We have observed that the nuclear and cytosolic pools of gamma-tubulin are connected through the nuclear envelope by gamma-tubulin protein bridges that form a cellular meshwork. This meshwork is important during formation of chromatin-containing nuclei, as disruption of the gamma-tubulin DNA binding domain leads to formation of nuclear-like structures devoid of chromatin. In addition, we found that the meshwork of gamma-tubulin is implicated in the DNA damage repair response upon DNA double strand breaks.

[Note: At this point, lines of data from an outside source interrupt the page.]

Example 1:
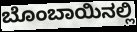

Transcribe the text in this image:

ಬೊಂಬಾಯಿನಲ್ಲಿ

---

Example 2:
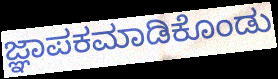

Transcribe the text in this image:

ಜ್ಞಾಪಕಮಾಡಿಕೊಂಡು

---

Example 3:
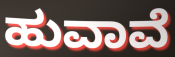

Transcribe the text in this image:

ಹುವಾವೆ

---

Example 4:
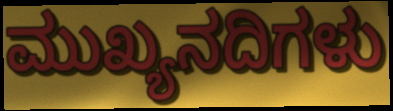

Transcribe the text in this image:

ಮುಖ್ಯನದಿಗಳು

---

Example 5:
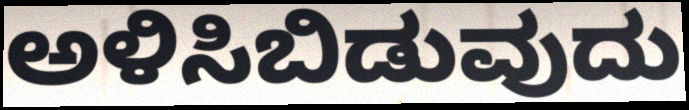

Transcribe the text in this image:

ಅಳಿಸಿಬಿಡುವುದು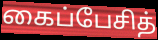
கைப்பேசித்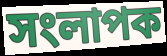
সংলাপক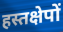
हस्तक्षेपोंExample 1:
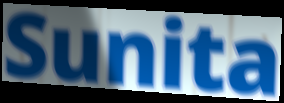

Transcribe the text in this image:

Sunita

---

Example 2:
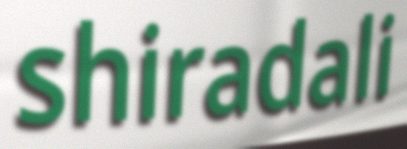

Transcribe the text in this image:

shiradali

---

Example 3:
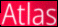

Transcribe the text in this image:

Atlas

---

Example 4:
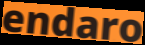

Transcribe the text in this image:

endaro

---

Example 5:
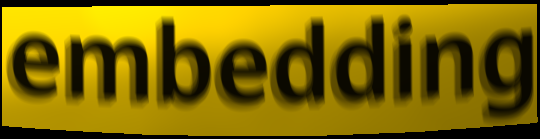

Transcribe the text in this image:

embedding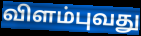
விளம்புவதுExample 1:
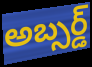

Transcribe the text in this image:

అబ్సర్డ్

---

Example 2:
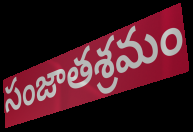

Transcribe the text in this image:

సంజాతశ్రమం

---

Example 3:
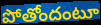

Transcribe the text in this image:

పోతోందంటూ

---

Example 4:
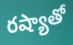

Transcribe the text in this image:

రష్యాతో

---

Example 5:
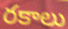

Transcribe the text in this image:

రకాలుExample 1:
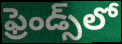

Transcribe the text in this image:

ఫ్రెండ్స్‌లో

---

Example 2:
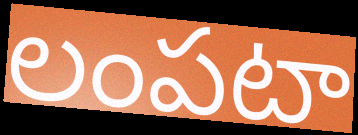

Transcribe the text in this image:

లంపటా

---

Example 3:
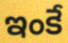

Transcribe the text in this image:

ఇంకే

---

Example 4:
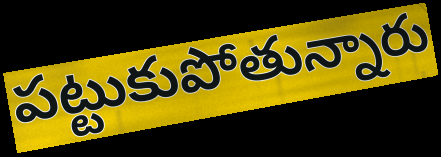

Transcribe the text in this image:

పట్టుకుపోతున్నారు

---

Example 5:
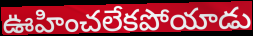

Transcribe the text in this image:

ఊహించలేకపోయాడుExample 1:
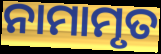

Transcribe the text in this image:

ନାମାମୃତ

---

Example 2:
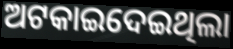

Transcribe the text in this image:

ଅଟକାଇଦେଇଥିଲା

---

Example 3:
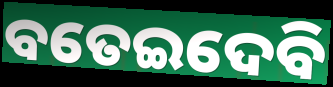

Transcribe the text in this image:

ବତେଇଦେବି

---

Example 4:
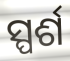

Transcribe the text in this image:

ସ୍ପର୍ଶ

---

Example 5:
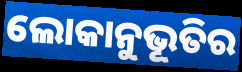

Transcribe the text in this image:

ଲୋକାନୁଭୂତିରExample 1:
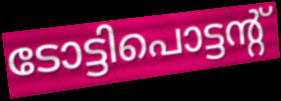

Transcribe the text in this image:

ടോട്ടിപൊട്ടന്റ്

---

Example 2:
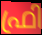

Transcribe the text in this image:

Together, the findings presented in this thesis demonstrate that gamma-tubulin is in several ways important for cell cycle progression. Initially, during G1-to-S phase transition, apart from promoting centrosome duplication, gamma-tubulin moderates E2F transcriptional activities. During the formation of daughter cells, the protein is involved in both segregation of chromosomes between the cells, and in the formation of their nuclear envelopes. Moreover, inhibition of gamma-tubulin activity result in cell death in RB-negative cells, and consequently the protein can be considered as a new chemotherapeutic target for cancer treatment. Finally, the cytosolic and nuclear gamma-tubulin pools form a cellular meshwork throughout the cell, which affects DNA damage repair response.